Problem requirements: From the line that includes "burnt pans 2." to the last line of the records, inclusive, repeat each line exactly.

Input data:
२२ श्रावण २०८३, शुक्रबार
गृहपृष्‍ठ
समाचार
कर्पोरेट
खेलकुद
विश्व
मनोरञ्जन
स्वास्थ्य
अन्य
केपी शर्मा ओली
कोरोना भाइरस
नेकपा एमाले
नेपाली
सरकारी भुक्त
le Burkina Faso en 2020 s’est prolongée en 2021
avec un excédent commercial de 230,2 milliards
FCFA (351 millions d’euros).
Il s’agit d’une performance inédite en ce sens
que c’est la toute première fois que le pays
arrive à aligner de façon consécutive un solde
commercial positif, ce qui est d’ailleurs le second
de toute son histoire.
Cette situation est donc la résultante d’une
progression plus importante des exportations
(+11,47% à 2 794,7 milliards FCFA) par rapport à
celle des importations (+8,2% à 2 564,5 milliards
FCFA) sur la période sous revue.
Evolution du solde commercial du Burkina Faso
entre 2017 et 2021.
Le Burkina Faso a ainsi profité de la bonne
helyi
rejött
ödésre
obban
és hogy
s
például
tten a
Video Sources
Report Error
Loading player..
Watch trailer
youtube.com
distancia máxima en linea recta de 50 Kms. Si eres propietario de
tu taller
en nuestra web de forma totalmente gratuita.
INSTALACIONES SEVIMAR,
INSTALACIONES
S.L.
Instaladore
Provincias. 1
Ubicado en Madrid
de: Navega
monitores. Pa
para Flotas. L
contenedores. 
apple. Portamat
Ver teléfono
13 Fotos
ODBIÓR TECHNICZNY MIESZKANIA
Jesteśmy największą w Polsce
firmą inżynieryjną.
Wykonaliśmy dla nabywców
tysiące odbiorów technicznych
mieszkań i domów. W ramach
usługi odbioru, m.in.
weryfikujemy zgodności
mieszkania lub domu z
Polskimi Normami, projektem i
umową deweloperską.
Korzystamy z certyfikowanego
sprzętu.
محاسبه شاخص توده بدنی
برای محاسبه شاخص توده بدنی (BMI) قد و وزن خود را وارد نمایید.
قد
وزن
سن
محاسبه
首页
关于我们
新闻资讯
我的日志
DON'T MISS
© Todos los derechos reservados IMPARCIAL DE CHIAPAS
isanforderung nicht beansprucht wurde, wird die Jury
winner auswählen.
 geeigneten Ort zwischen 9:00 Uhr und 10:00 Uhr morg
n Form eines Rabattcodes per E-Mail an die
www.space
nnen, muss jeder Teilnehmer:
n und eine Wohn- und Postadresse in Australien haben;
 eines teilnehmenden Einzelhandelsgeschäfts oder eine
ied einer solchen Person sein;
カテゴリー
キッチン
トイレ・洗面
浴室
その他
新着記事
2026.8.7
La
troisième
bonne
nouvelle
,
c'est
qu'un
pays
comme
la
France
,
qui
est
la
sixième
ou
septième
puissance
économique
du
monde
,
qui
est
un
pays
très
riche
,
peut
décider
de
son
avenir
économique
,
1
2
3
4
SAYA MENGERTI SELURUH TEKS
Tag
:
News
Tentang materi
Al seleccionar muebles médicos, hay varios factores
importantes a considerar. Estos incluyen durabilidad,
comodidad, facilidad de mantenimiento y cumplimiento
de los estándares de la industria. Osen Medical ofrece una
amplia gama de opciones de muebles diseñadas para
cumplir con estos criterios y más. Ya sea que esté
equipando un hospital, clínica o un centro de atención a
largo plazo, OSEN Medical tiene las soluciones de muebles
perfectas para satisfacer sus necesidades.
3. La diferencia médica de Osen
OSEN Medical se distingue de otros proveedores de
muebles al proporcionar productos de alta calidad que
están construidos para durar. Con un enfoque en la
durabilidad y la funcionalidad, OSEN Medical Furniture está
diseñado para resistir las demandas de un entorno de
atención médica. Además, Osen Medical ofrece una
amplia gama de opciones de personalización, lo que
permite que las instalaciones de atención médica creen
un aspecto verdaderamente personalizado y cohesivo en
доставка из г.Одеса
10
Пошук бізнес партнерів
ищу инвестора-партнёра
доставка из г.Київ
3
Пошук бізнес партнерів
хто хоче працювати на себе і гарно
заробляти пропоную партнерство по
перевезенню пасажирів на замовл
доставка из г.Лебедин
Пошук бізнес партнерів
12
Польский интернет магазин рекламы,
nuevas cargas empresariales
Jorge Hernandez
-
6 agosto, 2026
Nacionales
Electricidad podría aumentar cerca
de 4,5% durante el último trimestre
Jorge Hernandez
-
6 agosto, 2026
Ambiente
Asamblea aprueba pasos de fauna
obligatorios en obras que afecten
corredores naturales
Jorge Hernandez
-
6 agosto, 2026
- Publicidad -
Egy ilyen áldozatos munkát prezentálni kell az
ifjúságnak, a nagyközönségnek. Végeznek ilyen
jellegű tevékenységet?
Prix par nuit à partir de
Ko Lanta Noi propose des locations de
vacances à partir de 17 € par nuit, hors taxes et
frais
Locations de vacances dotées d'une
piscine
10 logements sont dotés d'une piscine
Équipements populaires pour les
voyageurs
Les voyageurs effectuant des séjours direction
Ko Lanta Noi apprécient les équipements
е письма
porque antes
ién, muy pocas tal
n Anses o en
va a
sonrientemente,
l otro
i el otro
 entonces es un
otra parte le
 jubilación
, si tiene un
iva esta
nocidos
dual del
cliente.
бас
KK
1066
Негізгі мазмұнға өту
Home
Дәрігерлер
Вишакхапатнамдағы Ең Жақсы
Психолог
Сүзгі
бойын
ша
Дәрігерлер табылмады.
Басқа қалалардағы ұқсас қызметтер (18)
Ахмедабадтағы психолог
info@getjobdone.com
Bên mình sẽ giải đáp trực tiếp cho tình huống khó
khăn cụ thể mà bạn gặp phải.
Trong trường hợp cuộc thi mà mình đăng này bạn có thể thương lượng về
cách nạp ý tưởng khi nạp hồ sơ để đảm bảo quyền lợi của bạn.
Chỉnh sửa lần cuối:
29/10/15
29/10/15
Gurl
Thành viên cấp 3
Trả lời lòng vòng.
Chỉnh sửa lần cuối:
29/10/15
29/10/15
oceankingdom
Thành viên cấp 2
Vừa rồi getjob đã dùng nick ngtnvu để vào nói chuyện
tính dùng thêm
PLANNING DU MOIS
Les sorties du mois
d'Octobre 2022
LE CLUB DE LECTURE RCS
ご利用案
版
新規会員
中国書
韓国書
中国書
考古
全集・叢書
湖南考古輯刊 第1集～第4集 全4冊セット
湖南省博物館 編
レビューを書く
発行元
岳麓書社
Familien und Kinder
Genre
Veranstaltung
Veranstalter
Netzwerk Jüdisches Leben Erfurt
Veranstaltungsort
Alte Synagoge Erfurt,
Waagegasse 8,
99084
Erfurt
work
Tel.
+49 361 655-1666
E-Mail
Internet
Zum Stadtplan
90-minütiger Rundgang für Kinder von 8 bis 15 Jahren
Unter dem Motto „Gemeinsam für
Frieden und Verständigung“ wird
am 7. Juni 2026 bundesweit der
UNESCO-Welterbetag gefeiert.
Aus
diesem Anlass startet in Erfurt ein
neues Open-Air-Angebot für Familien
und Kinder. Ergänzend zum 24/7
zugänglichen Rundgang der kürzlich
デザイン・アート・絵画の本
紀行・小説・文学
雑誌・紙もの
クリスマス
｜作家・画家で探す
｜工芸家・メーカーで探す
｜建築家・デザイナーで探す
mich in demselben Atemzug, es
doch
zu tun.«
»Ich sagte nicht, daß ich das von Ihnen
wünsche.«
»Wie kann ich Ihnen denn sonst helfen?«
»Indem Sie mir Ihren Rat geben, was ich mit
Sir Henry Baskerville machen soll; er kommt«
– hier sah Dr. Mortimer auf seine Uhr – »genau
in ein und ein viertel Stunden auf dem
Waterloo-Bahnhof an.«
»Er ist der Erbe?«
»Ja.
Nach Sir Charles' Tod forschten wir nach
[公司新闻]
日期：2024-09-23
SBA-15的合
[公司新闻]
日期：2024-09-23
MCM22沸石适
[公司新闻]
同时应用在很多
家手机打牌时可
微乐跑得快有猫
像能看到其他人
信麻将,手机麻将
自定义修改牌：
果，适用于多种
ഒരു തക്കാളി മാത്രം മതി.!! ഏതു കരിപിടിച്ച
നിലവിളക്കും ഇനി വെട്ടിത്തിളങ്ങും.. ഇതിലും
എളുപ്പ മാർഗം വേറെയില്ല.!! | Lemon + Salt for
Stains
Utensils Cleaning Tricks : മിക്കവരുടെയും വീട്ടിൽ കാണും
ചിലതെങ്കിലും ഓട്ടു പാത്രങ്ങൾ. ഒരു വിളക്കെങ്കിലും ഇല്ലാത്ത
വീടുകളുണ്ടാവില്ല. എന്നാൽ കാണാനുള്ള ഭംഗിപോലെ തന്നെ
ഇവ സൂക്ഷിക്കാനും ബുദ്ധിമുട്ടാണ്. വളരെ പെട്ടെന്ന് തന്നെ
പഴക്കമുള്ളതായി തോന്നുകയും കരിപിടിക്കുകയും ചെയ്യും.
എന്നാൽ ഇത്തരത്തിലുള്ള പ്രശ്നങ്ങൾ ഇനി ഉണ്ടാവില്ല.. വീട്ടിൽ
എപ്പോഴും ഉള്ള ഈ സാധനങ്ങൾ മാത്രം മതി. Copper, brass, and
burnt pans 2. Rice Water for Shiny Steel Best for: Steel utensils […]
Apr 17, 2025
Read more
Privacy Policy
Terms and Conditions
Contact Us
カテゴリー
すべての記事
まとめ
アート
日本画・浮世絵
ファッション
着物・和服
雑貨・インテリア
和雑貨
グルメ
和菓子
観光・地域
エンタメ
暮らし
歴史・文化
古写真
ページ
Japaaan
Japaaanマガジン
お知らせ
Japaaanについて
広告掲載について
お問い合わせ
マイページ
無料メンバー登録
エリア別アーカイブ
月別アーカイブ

Written solution:
burnt pans 2. Rice Water for Shiny Steel Best for: Steel utensils […]
Apr 17, 2025
Read more
Privacy Policy
Terms and Conditions
Contact Us
カテゴリー
すべての記事
まとめ
アート
日本画・浮世絵
ファッション
着物・和服
雑貨・インテリア
和雑貨
グルメ
和菓子
観光・地域
エンタメ
暮らし
歴史・文化
古写真
ページ
Japaaan
Japaaanマガジン
お知らせ
Japaaanについて
広告掲載について
お問い合わせ
マイページ
無料メンバー登録
エリア別アーカイブ
月別アーカイブ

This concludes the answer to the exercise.